• _SOURCE EXCERPT_:
══════════

We spent about an hour in the railway station getting information and tickets. Gay did that, while I practiced my specialty, thumbing through the guidebook looking for a place to eat. It steered us well, to a place that used to be called Alla Pallazina, situated right by a beautiful bridge on the Cannaregio Canal. We got a table outside and ordered, but lightning and thunder drove us inside. The power went off just as our food was served, but it came on just in time to keep me from eating my fish’s eyeball. It was an absolutely delicious grilled sole, along with grilled polenta. Gay had an inky bowl of squid, the eating of which gave her a trendy black-lipstick look. I had a second five-dollar half liter of house wine while we waited for the rain to abate, and we split a scrumptious tiramisu dessert. Venice is home of that confection, and I’ve never had any like it elsewhere in the world — feather light yet rich with cream. The waiter gave us each a shotglass of ice with some limoncello in it–“All Venetians drink this,” he said.

We picked our way through the light rain to a small internet cafe, up to date but not as nice as yesterday’s, and after getting our business done proceeded through new territory north of the city center, back to Rialto, where we napped for an hour, awakened by a phone call from Brandy and Christina, our Gainesville buddies who had just driven up from a Joyce conference in Genoa.

We met them out on the terrace to catch up and help them work on a bottle of single-malt — Brandy had been driving forever, and was ready for some alcohol. Then we went off down the twisty lanes in search of pizza, which we found with little enough trouble. The “individual” nine-dollar pizzas were actually big enough for two, but we all managed to choke them down. I had a “spicy salami” one, and Gay had six cheeses, a more tasty choice, one of the cheeses being Gorgonzola.

We walked around for awhile. Found Harry’s Bar, of Hemingway fame, but they wouldn’t let us in wearing shorts. So we went back to the Piazza di San Marco and sat with our Camparis and lattes and listened to music for awhile. Then back to the hotel, with only a tiny 200-calorie stop at an ice-cream (gelati) pusher.

Joe

30 June —

After typing on this and sorting through the previous day’s digital photos, it was almost dawn, so I hit the bricks, looking for a 24-hour cafe.

Not easy to find. I went all around the alleys surrounding San Marco, and then down to the waterfront. Finally found one that was just opening at six.

Wrote for a couple of hours and then set off in a new direction, thinking I could just follow the “Rialto –>” signs home. Wrong. I was in a residential neighborhood, and of course all the residents know where they are. But I used dead reckoning, ducking down little streets and alleys. Unfortunately, most of the avenues going in the right direction were canals, and I didn’t bring my gondola.

Finally I circled around to where the directional signs started up again, and hurried home, not wanting to delay everybody’s breakfast. Everyone had overslept, though. I unleashed my new-found mustard on the breakfast salami, to some people’s alarm.

══════════

• _STATED TASK 1_: Reproduce the travel diary's wording between "We walked around" and "a 24-hour cafe.", inclusive.
• _STATED TASK 2_: According to the travel diary, why were the writer and companions not let into Harry's Bar?
Rely on the travel diary alone.

══════════

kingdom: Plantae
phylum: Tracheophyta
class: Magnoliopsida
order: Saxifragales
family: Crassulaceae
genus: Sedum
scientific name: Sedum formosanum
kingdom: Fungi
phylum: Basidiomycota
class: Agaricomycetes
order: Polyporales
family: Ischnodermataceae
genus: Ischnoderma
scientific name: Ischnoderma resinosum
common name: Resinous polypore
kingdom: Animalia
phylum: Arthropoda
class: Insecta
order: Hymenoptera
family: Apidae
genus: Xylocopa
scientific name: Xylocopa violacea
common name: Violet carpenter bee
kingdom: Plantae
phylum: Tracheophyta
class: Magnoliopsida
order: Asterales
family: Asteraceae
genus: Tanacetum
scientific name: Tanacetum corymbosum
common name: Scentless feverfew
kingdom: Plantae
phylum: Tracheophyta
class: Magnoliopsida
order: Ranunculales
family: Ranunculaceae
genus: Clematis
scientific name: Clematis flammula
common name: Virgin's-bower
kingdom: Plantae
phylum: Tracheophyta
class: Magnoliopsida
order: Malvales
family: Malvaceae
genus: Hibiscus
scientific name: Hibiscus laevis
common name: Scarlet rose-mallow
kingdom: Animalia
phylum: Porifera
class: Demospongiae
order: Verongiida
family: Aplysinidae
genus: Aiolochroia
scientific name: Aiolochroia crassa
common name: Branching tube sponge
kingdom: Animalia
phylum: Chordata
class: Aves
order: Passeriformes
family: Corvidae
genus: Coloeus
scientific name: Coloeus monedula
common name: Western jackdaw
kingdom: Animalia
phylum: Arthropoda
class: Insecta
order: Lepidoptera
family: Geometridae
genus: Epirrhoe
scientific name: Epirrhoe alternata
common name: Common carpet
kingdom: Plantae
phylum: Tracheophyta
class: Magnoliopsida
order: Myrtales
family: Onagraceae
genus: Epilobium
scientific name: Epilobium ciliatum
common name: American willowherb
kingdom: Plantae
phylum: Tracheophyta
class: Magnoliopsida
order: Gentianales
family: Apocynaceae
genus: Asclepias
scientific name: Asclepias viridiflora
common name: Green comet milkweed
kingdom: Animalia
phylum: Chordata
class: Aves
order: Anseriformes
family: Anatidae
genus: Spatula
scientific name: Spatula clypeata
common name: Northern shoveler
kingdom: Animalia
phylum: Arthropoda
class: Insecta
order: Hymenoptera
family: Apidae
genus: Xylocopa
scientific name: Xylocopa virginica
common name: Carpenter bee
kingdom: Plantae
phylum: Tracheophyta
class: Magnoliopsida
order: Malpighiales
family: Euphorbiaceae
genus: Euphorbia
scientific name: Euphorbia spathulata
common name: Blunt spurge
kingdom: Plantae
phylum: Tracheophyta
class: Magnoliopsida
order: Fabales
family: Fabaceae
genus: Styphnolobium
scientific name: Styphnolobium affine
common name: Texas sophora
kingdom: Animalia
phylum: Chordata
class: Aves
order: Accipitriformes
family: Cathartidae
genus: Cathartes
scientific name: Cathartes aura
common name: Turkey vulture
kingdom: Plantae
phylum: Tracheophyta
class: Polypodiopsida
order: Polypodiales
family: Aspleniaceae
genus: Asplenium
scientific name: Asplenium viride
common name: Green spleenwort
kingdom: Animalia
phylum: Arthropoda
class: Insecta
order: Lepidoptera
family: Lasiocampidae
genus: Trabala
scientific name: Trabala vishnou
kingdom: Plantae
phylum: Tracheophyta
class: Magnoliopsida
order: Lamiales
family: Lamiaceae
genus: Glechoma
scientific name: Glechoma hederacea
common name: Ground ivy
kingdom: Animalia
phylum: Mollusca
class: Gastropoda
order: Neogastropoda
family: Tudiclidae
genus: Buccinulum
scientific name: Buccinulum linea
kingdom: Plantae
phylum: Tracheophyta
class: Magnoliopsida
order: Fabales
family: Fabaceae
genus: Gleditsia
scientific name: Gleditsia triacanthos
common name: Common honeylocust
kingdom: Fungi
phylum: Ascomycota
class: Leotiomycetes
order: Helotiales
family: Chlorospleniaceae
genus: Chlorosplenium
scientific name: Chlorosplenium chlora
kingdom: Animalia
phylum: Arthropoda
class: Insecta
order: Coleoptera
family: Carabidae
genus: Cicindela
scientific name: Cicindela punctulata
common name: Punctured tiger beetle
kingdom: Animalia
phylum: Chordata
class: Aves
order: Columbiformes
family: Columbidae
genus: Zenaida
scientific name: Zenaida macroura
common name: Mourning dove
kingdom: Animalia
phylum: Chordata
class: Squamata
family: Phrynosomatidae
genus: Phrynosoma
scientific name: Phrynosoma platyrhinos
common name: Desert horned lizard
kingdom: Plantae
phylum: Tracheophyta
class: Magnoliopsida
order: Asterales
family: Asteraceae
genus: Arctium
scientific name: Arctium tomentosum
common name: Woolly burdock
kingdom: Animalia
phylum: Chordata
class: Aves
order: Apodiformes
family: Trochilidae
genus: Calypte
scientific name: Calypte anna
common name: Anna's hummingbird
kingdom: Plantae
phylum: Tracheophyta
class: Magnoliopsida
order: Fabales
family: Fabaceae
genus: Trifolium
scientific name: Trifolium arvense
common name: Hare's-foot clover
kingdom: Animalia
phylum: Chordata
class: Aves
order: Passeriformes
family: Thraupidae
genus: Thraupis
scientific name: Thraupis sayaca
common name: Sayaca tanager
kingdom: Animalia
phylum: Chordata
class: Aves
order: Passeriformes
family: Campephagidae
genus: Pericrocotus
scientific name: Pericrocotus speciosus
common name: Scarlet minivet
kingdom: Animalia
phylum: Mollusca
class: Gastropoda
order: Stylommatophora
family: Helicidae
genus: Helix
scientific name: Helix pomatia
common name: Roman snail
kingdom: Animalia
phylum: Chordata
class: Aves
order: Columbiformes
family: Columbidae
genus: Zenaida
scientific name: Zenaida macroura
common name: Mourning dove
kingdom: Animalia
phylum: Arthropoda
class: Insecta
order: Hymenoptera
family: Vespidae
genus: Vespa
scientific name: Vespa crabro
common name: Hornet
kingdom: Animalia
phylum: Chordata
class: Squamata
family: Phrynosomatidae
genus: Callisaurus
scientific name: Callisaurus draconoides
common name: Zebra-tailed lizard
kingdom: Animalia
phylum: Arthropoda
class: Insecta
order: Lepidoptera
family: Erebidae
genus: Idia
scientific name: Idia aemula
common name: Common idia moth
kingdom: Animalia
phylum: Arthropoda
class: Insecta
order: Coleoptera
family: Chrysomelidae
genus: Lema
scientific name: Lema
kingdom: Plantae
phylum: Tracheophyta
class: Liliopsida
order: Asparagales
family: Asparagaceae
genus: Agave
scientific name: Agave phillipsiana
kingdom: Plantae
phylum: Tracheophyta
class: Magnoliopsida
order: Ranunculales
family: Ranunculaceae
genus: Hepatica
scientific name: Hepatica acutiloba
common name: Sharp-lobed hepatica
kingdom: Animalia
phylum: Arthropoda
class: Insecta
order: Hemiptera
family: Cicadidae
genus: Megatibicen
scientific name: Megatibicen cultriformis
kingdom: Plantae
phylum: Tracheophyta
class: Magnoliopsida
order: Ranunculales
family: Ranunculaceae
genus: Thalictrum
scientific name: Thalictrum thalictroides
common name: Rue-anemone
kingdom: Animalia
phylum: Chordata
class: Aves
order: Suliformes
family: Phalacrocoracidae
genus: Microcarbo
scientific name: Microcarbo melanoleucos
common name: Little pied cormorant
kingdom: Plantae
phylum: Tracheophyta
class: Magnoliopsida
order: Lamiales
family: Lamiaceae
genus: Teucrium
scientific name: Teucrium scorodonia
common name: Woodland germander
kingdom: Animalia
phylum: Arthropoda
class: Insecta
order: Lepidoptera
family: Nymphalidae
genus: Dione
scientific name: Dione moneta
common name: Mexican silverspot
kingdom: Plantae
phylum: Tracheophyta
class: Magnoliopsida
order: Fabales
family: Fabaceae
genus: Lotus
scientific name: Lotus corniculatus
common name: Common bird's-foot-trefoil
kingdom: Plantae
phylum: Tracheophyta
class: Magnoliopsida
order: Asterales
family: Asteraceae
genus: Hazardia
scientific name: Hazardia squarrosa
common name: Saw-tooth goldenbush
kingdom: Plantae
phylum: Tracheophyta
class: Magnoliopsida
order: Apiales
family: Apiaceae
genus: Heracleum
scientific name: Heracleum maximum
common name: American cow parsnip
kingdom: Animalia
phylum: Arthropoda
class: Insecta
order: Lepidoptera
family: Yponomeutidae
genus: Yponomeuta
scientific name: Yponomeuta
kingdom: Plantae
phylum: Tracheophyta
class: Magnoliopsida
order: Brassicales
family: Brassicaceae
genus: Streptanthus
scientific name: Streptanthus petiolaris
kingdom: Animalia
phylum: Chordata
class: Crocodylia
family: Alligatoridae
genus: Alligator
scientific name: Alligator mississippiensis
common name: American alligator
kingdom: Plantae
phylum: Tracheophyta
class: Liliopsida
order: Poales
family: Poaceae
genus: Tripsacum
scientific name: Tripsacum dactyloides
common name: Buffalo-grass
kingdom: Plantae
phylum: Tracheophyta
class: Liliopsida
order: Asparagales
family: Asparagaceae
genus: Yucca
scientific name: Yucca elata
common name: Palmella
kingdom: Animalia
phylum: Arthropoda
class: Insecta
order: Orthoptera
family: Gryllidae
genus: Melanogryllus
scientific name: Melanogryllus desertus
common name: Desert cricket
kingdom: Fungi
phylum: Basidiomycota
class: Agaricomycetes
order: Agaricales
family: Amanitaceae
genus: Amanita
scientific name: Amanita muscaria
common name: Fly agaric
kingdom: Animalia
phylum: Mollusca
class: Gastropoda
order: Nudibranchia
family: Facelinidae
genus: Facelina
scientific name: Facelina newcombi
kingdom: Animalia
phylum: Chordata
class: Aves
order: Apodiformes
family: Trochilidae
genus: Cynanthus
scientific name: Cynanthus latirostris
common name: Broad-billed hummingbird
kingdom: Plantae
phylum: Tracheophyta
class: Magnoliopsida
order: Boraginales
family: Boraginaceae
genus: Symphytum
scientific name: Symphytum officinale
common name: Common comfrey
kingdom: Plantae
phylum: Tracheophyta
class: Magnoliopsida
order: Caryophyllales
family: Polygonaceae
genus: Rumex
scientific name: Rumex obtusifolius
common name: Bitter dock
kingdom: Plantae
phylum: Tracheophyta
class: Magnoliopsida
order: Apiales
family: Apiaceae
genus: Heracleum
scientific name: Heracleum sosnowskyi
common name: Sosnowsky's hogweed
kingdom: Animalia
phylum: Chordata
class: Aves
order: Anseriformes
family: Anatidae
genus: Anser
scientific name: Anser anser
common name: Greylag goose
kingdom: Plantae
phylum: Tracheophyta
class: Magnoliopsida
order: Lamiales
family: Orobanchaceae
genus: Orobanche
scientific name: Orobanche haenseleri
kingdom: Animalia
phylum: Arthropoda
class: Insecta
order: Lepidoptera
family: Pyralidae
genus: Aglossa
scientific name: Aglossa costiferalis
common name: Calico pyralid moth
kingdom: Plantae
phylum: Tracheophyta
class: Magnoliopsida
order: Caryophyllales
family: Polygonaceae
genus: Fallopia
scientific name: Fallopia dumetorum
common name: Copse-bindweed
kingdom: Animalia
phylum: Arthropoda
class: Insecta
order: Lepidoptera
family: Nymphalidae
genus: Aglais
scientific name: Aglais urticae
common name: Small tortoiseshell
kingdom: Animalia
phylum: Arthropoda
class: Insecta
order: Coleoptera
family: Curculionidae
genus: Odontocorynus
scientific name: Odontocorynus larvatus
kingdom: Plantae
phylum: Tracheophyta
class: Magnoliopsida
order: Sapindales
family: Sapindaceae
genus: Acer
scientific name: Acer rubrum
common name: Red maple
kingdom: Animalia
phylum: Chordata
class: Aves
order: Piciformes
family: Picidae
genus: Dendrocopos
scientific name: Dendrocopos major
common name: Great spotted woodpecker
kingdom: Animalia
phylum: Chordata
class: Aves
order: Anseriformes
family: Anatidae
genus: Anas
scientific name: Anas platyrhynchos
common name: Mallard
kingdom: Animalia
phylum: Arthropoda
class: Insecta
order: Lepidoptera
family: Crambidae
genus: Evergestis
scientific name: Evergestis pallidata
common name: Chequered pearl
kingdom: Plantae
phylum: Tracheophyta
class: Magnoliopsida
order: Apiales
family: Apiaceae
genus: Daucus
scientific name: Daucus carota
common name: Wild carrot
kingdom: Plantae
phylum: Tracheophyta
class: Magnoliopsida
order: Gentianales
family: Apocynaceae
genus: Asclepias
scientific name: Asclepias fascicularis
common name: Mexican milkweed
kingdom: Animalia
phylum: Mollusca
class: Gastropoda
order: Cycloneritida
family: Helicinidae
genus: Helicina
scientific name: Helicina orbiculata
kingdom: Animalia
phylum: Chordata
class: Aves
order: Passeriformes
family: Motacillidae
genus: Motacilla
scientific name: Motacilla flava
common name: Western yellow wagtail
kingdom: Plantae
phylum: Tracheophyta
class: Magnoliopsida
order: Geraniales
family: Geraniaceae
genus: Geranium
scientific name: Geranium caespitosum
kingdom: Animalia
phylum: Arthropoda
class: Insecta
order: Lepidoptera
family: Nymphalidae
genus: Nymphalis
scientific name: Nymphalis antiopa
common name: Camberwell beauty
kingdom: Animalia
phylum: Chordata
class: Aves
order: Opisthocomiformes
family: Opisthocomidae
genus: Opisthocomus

══════════

• _WORKED SOLUTION 1_:
We walked around for awhile. Found Harry’s Bar, of Hemingway fame, but they wouldn’t let us in wearing shorts. So we went back to the Piazza di San Marco and sat with our Camparis and lattes and listened to music for awhile. Then back to the hotel, with only a tiny 200-calorie stop at an ice-cream (gelati) pusher.

Joe

30 June —

After typing on this and sorting through the previous day’s digital photos, it was almost dawn, so I hit the bricks, looking for a 24-hour cafe.

• _WORKED SOLUTION 2_: They were wearing shorts.